Two towing companies had already made the attempt but couldn’t manage the job down in northern Iowa.
Luckily word of mouth had traveled that far (and farther) about a Madelia company, Maloney Enterprises, that had invented a Bobcat winching attachment for particularly big and stubborn projects like the one at hand — towing a loaded cement truck stuck in a ditch.
Many folks looking at Matt Maloney’s little Bobcat might scoff at the idea that it could possibly take on a job of that size. But that’s only until they see it in action, he said.
“This is the best money we have ever spent,” Maloney said.
Built in-house, the machine anchors itself into the ground as it’s winching the cable back onto the attachment. It plows into the ground and finds the hard dirt, providing the stability needed to slowly tow massive, heavy vehicles out from where they’re stuck. The device works on vehicles ranging in size from motorcycles to loaded 18-wheelers, Maloney said.
Maloney got the idea from seeing smaller versions at shows and conventions. But working in America’s heartland, he needed something more robust.

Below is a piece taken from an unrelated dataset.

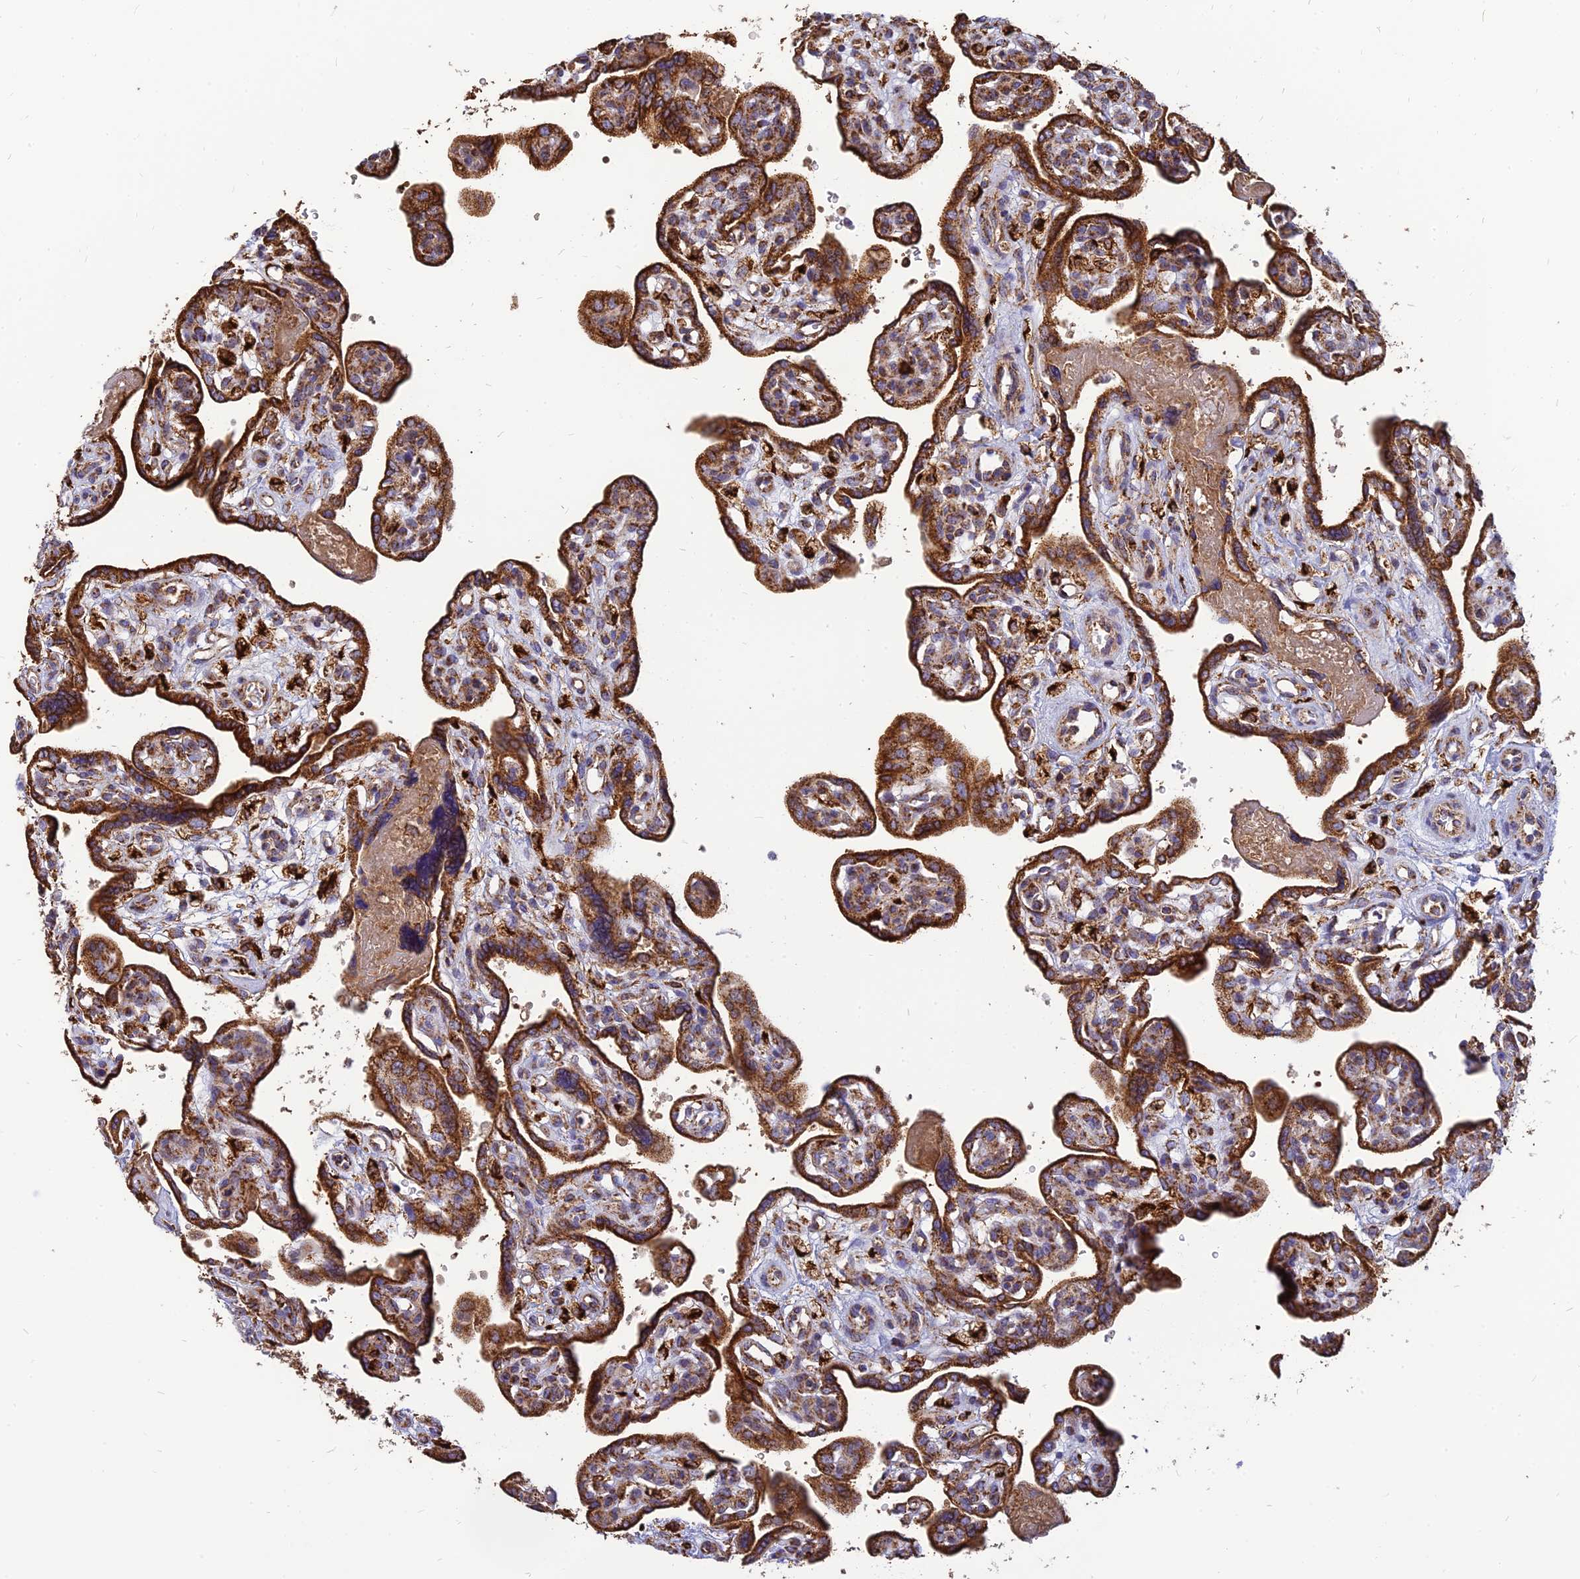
{"staining": {"intensity": "strong", "quantity": ">75%", "location": "cytoplasmic/membranous"}, "tissue": "placenta", "cell_type": "Trophoblastic cells", "image_type": "normal", "snomed": [{"axis": "morphology", "description": "Normal tissue, NOS"}, {"axis": "topography", "description": "Placenta"}], "caption": "Immunohistochemistry (DAB) staining of benign human placenta displays strong cytoplasmic/membranous protein expression in about >75% of trophoblastic cells. Nuclei are stained in blue.", "gene": "THUMPD2", "patient": {"sex": "female", "age": 39}}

“Smaller ones are more meant for just cars,” he said. “We wanted something more unique and a lot bigger scale for going after farm equipment.”
Farmers who have combines or field sprayers with 6-foot-tall tires stuck in the mud are calling Maloney to bring out his little Bobcat to get them unstuck. They like Maloney’s device for a couple of reasons: It’s cheaper than paying a company to bring out huge, heavy trucks that take longer to do the job; and the Bobcat can more stealthily drive through the fields without tearing up valuable crops.
Maloney’s peers in the towing industry also are impressed with the machine. Maloney took Best in Show and Most Innovative awards at the Wisconsin Tow Show Father’s Day weekend at the Dells. Maloney’s machine was competing against about 125 other pieces of equipment.
In addition to four trucks used for towing and recovery at his 24-hour business, Maloney has two of the Bobcats with attachments. He’s already had requests from others to build one for them, but then, that wouldn’t be very good for business.
“We’ve used them quite often this spring because of how wet it’s been,” he said.
Maloney still thinks it’s amusing when people say, “There’s no way you can get that out,” when they see the Bobcat coming.
“I say, ‘You got it stuck. It’s my job to get it unstuck,’” he said. “The first time we took it out I bet the guy $20 that it’ll come out within an hour. … Quickest $20 I ever made.”